March 29, 2017 at 4:15 am

Some 64 per cent of Israelis are less willing to support a full withdrawal from the occupied West Bank as part of a settlement agreement to establish a Palestinian State, according to a new poll released yesterday by the Jerusalem Centre for Public Affairs. Israelis are currently more sceptical than ever that the Palestinians will take the steps necessary to strike a peace accord with the Jewish state.

The poll showed that only ten per cent of Israelis agree on handing over the Al-Aqsa Mosque to the Palestinian sovereignty, while 83 per cent oppose the proposal.

“Seventy-nine per cent say it is important to retain a unified Jerusalem under Israeli sovereignty, while 15 per cent say it is not important,” according to the poll results.

Read: 36% of non-religious Jews want to leave Israel

As 17 per cent of the Jewish population believe that Israel should agree to the establishment of a Palestinian state in all of the West Bank, 77 per cent said it should not.

On the confederation between a future Palestinian state and Jordan, 48 per cent favoured the idea, while 33 per cent were opposed.

In a major shift in the Israeli public opinion, the majority polled expressed reluctance to agree with the parameters put forward by former US President Bill Clinton during his last days in office. Support for the parameters has dropped from 55 per cent in 2005 to 29 per cent today.

Right-wing politics

“There has been a gradual decrease of [Jewish] Israeli willingness to agree to a withdrawal from the West Bank as part of a peace agreement – from 60 per cent in 2005 to 36 per cent in 2017,” according to the results. “There has also been a decline in support for the Clinton Parameters from 55 per cent in 2005 to 29 per cent in 2017.”

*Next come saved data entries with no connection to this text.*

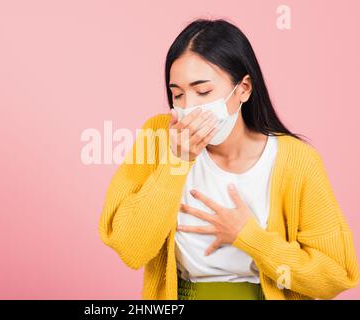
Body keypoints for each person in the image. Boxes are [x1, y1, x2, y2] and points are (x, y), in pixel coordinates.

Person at [99, 18, 359, 300]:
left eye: (203, 92)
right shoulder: (159, 137)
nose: (189, 107)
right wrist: (176, 164)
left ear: (244, 89)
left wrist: (248, 236)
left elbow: (335, 274)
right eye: (178, 94)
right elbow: (130, 248)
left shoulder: (297, 160)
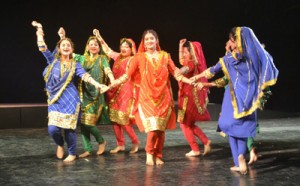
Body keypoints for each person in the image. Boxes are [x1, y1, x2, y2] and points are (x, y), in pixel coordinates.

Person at [190, 27, 278, 174]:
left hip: (232, 99)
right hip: (249, 100)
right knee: (242, 131)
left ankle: (238, 161)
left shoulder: (230, 59)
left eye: (231, 39)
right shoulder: (254, 58)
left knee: (230, 129)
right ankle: (241, 158)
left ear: (234, 40)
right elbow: (266, 65)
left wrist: (197, 77)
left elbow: (213, 70)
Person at [110, 29, 193, 166]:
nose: (149, 41)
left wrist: (191, 81)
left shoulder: (165, 56)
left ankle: (158, 154)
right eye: (146, 39)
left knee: (160, 129)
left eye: (151, 38)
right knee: (153, 128)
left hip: (164, 97)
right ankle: (149, 153)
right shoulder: (139, 57)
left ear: (157, 40)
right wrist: (114, 83)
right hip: (147, 97)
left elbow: (176, 74)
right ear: (144, 42)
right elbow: (127, 75)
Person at [31, 21, 108, 162]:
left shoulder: (75, 64)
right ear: (59, 49)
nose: (66, 47)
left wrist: (98, 84)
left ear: (72, 49)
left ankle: (72, 153)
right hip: (55, 99)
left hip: (71, 99)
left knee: (69, 129)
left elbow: (85, 76)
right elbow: (42, 46)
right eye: (63, 45)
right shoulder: (52, 60)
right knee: (53, 129)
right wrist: (40, 30)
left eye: (68, 45)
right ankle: (60, 144)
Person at [61, 30, 114, 158]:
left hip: (96, 94)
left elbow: (107, 71)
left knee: (88, 123)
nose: (94, 46)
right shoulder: (81, 58)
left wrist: (112, 81)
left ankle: (101, 141)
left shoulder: (102, 59)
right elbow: (66, 52)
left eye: (96, 44)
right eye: (91, 44)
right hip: (82, 94)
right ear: (87, 46)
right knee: (83, 123)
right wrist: (62, 37)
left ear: (99, 47)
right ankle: (88, 149)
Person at [93, 29, 140, 154]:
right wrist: (99, 37)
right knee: (114, 118)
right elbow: (107, 49)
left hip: (126, 90)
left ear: (131, 49)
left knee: (122, 119)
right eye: (122, 46)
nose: (124, 48)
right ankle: (120, 144)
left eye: (127, 47)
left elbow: (128, 76)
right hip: (113, 90)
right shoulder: (118, 57)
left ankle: (135, 142)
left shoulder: (132, 60)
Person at [177, 39, 211, 157]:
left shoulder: (191, 63)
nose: (184, 54)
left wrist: (171, 69)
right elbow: (181, 60)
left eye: (186, 52)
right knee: (189, 124)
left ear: (192, 52)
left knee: (184, 124)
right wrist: (180, 46)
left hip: (187, 97)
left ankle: (195, 149)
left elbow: (181, 71)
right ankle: (205, 141)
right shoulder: (192, 61)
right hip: (189, 96)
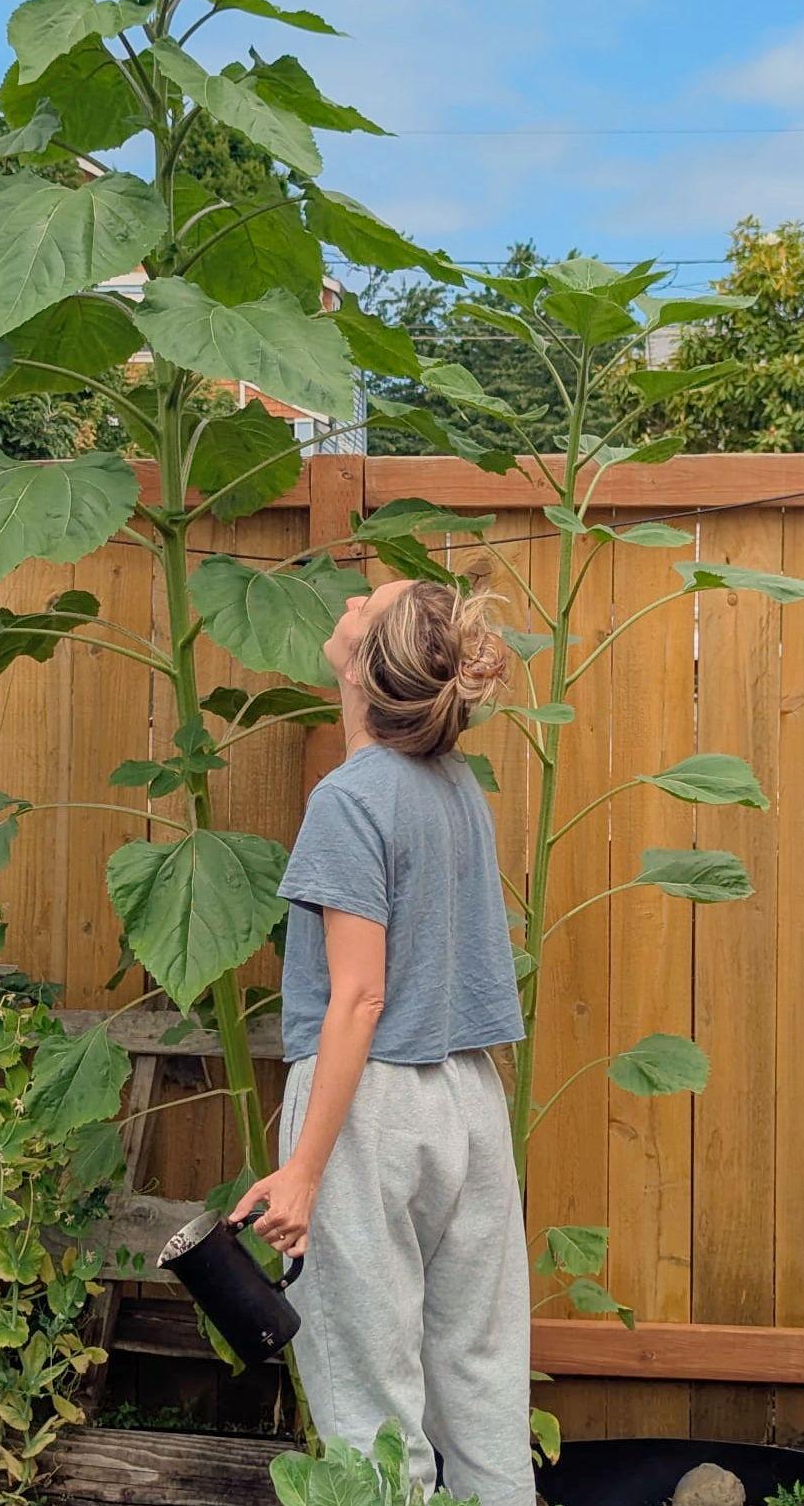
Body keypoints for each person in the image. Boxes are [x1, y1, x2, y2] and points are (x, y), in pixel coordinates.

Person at [230, 577, 534, 1506]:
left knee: (371, 1408)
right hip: (470, 1102)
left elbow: (359, 997)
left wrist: (303, 1172)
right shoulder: (457, 789)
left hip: (372, 1111)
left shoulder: (349, 799)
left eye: (369, 601)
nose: (353, 595)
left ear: (364, 665)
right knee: (483, 1381)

Under those parameters, a demilitarised Palestinian state would be established in the West Bank, Jerusalem would be divided as the capital of both nations, and Al-Aqsa Mosque would fall under the sovereignty of Palestinian hands with Israel retaining control of the Western Wall.

Read: Israel’s occupation is ‘corrosive of human rights and democratic values’

In an interview with Quds Press yesterday, the Director-General of the Ministry of Tourism in the city of Jericho, Iyad Hamdan, said that the survey indicates the Jewish society’s extremism as well as an end to the establishment of a Palestinian state.

He added that the continuous delay in the settlement process from the Israeli side, the absence of Arab countries’ pressure and intervention, right-wing Israeli’s control over parliament, the continuation of the Israeli annexation activities of Palestinian-owned lands, and the  Judaisation of occupied Jerusalem, have led to the emergence of an extremist Jewish society.

“Israeli society will become more radical in the future and a stronger supporter of the Israeli right-wing.”

The survey was based on a sample of 521 Jewish Israeli adults. It has shown a reported maximum sampling error of 4.4 per cent.

According to a survey released in February, quoted by the Times of Israel, the majority of Jewish Israelis oppose plans, proposed by right-wing politicians, to annex large parts of the West Bank.